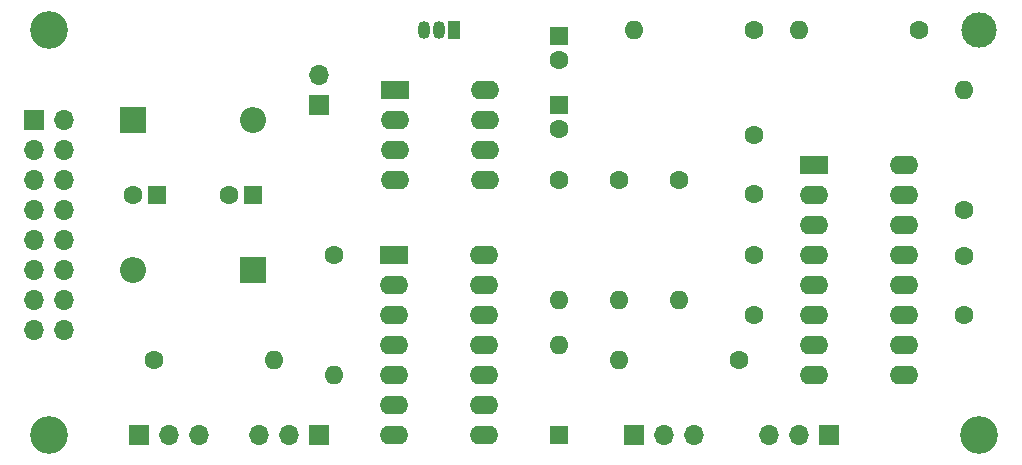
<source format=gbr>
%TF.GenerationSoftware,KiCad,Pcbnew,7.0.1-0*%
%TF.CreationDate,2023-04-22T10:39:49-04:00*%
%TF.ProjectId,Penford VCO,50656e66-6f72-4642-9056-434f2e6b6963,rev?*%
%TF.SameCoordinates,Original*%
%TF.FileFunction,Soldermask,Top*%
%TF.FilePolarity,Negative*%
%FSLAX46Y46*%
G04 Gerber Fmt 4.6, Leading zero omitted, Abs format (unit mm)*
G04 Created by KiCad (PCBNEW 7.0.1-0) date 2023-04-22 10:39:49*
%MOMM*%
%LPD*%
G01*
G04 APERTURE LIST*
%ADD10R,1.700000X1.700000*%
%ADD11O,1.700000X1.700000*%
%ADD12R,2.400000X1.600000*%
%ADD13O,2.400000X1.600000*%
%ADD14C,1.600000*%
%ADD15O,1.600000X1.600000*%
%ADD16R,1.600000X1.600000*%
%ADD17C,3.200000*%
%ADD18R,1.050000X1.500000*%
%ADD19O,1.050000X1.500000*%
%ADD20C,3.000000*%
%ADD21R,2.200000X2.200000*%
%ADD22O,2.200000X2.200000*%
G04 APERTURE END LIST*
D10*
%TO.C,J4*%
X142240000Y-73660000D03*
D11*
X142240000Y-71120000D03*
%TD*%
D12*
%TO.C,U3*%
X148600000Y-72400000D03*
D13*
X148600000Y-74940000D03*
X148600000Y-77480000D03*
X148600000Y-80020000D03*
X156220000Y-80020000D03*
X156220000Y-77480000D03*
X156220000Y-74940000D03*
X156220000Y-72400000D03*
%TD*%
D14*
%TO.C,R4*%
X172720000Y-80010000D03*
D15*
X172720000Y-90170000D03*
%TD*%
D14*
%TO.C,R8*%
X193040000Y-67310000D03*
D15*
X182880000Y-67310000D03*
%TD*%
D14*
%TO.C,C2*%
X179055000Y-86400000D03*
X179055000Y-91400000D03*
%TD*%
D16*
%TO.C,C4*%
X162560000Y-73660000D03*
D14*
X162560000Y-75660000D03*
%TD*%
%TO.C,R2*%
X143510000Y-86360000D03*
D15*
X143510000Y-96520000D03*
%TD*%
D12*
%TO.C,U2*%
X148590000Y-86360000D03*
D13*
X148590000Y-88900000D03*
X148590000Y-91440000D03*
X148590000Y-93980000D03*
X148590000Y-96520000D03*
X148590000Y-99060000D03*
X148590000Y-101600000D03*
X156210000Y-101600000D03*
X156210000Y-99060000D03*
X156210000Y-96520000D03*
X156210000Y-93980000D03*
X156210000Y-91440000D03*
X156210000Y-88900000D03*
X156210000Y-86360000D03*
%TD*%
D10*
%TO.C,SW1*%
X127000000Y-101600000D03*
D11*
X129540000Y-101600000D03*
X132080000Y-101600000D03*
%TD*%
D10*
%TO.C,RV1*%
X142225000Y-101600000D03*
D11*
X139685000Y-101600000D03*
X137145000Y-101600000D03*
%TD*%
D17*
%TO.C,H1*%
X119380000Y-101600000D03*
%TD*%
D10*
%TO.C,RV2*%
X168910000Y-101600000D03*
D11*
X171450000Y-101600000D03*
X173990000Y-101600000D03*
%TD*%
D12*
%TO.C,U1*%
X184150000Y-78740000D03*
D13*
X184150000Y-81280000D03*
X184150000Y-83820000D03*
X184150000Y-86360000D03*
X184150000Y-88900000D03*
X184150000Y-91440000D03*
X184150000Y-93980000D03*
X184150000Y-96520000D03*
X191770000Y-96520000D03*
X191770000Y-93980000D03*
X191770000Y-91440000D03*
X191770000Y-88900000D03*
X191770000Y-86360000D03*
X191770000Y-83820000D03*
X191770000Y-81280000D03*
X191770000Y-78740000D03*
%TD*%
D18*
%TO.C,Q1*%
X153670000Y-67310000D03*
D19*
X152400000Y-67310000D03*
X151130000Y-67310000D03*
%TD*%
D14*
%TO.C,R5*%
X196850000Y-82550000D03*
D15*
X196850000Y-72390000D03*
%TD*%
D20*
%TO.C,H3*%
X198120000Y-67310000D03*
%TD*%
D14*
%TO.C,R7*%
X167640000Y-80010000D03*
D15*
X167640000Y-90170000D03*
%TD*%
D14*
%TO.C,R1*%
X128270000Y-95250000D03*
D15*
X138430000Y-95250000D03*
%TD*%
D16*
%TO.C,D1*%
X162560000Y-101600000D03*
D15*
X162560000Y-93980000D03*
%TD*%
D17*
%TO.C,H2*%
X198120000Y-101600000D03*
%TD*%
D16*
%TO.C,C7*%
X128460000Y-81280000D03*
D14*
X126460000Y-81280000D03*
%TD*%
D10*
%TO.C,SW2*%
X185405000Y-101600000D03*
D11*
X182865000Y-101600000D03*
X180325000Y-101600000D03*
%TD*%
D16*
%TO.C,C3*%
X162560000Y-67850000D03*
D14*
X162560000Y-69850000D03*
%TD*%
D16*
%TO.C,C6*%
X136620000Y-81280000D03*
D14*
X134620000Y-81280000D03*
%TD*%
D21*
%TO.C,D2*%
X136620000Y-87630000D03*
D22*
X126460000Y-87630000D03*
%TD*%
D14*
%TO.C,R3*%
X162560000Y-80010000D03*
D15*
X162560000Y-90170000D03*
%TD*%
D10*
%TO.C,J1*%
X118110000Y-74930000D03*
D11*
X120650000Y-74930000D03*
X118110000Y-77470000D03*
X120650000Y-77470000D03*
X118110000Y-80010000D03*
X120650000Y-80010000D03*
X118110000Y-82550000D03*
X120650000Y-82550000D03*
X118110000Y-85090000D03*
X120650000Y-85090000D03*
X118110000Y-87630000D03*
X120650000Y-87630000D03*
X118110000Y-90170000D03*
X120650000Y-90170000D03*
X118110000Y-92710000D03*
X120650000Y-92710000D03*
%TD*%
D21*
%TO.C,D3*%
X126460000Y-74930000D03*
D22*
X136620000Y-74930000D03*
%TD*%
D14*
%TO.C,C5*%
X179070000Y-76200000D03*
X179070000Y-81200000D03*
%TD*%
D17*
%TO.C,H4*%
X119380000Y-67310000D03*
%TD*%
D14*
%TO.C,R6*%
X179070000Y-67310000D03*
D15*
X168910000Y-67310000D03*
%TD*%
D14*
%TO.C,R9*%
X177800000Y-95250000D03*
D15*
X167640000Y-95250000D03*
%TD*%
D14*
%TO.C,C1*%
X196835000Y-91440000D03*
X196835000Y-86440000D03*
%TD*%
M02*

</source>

_ _ _ _ _ _ _

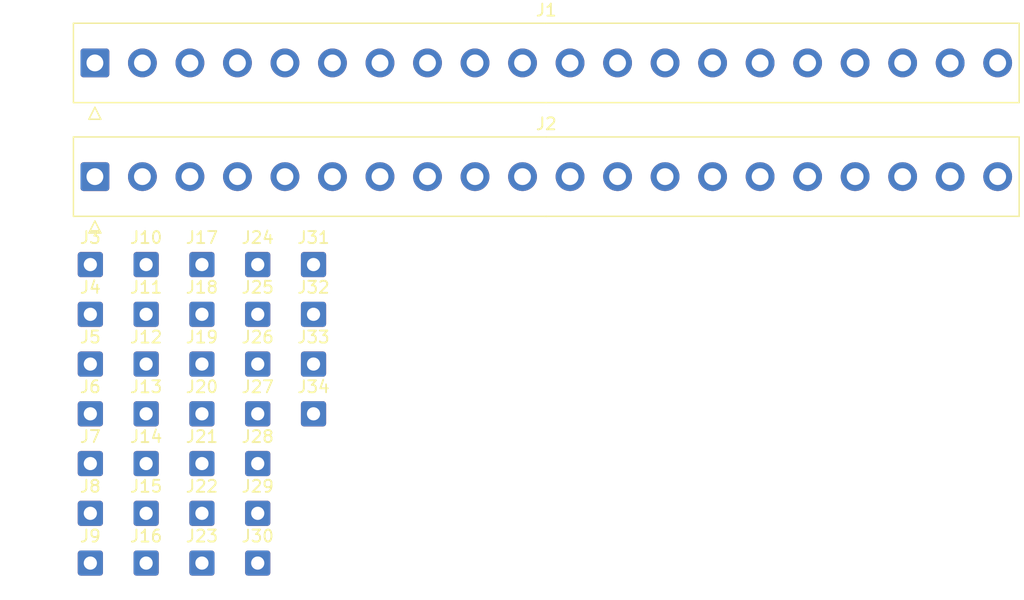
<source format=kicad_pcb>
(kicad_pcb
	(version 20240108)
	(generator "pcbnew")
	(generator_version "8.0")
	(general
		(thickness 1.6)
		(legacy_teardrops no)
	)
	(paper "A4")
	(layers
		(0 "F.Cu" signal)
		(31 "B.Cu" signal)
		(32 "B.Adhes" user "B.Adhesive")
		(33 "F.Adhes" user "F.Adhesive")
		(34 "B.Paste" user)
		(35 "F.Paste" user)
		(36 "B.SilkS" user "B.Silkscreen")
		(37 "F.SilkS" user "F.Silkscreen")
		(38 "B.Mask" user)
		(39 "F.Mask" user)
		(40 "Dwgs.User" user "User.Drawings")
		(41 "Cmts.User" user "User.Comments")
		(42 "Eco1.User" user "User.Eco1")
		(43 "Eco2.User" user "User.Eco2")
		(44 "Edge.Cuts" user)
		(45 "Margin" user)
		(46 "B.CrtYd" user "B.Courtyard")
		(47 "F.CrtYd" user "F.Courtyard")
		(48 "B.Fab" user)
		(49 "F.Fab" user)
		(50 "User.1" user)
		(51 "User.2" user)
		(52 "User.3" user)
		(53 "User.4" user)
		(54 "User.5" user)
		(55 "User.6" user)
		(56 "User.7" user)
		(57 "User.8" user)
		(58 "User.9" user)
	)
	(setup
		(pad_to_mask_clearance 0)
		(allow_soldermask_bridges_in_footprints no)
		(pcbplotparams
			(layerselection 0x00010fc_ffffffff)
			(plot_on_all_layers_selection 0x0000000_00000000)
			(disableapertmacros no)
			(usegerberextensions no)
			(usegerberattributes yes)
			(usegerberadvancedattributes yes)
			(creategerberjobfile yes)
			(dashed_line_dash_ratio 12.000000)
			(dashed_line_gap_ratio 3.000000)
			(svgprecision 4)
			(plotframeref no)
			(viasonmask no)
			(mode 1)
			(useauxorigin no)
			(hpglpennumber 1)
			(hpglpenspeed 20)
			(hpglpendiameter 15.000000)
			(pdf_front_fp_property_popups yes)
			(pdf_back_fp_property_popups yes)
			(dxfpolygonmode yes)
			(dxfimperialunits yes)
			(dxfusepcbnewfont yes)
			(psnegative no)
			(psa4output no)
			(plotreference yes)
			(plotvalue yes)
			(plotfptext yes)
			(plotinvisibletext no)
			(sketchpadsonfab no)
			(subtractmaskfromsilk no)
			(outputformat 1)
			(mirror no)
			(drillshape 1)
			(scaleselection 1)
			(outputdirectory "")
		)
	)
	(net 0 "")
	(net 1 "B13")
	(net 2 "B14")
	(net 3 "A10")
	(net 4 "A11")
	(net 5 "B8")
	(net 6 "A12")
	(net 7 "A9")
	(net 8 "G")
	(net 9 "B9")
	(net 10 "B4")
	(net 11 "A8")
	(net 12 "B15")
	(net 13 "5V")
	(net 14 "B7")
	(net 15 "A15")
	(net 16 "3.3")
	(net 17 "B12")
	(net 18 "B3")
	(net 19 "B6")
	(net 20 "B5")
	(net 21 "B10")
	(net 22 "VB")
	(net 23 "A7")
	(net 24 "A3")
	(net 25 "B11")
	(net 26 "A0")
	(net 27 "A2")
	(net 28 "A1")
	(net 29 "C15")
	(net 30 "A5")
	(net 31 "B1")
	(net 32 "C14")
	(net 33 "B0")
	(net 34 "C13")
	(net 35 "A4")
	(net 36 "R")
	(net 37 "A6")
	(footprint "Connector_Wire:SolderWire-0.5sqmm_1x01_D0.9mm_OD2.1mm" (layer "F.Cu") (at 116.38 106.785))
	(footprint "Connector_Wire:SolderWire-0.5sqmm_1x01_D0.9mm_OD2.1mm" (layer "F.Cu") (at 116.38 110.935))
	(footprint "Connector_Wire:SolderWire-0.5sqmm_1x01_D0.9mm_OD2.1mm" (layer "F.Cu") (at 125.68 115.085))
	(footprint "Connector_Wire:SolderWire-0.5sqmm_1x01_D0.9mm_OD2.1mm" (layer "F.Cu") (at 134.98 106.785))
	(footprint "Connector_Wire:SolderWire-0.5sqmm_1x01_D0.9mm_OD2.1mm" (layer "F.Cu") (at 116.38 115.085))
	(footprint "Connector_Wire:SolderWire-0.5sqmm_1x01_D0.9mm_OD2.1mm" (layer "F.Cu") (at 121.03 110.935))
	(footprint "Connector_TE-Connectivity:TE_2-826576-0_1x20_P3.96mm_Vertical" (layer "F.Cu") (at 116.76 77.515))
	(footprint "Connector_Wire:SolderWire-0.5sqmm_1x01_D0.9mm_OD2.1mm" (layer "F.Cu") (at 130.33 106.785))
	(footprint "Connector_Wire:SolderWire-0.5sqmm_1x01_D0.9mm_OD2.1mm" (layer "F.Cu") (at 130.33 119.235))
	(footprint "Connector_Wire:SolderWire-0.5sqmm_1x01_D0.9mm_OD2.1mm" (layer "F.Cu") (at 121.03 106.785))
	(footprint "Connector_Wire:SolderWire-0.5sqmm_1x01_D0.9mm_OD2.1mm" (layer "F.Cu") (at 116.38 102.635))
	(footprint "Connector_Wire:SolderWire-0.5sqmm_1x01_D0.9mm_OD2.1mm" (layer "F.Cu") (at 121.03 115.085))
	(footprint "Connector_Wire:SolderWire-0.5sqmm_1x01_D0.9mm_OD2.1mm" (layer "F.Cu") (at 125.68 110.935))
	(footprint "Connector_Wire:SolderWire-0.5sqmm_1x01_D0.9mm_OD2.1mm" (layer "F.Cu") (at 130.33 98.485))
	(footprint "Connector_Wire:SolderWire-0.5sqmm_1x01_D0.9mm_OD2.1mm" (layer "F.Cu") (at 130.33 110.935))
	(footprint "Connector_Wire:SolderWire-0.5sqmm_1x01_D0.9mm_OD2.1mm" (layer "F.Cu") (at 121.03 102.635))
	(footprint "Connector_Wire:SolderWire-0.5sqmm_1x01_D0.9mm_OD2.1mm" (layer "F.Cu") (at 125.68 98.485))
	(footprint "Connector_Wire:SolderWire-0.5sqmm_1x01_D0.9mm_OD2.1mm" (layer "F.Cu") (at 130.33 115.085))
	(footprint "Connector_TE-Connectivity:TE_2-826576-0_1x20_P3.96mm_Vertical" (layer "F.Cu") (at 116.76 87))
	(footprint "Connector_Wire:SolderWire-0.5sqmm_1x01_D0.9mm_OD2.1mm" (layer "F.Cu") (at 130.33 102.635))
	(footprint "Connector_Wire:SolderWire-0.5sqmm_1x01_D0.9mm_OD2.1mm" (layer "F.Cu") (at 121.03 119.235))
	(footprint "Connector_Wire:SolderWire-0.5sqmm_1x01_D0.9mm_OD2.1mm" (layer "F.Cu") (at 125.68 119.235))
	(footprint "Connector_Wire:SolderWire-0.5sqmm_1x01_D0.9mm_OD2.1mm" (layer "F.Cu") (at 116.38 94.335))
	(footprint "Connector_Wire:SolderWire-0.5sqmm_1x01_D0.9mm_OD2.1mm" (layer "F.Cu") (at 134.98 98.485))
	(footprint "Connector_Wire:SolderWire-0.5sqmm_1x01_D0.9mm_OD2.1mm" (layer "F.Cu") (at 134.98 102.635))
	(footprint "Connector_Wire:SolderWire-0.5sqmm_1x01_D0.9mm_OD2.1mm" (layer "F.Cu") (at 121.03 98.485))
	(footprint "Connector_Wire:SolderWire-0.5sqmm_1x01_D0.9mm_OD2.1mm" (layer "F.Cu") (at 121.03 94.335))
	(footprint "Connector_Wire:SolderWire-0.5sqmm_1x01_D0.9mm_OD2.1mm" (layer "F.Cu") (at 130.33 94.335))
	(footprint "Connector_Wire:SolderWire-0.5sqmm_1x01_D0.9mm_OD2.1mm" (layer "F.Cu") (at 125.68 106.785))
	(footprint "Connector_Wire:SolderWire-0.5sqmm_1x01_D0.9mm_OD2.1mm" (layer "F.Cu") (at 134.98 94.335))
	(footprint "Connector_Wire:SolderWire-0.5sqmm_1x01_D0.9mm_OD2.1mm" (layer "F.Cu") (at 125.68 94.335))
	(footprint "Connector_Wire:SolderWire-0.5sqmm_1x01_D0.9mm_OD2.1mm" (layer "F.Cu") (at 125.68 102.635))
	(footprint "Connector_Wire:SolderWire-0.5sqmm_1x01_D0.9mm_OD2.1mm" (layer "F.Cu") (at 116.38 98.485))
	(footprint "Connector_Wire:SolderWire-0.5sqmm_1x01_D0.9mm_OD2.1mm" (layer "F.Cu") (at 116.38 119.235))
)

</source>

_ _ _ _ _ _ _

Out of the listing above, reproduce exactly the lines from the one with "(at 130.33 110.935))" up to and including the one with "(at 130.33 115.085))".

[REPLY TO THE EXERCISE]
	(footprint "Connector_Wire:SolderWire-0.5sqmm_1x01_D0.9mm_OD2.1mm" (layer "F.Cu") (at 130.33 110.935))
	(footprint "Connector_Wire:SolderWire-0.5sqmm_1x01_D0.9mm_OD2.1mm" (layer "F.Cu") (at 121.03 102.635))
	(footprint "Connector_Wire:SolderWire-0.5sqmm_1x01_D0.9mm_OD2.1mm" (layer "F.Cu") (at 125.68 98.485))
	(footprint "Connector_Wire:SolderWire-0.5sqmm_1x01_D0.9mm_OD2.1mm" (layer "F.Cu") (at 130.33 115.085))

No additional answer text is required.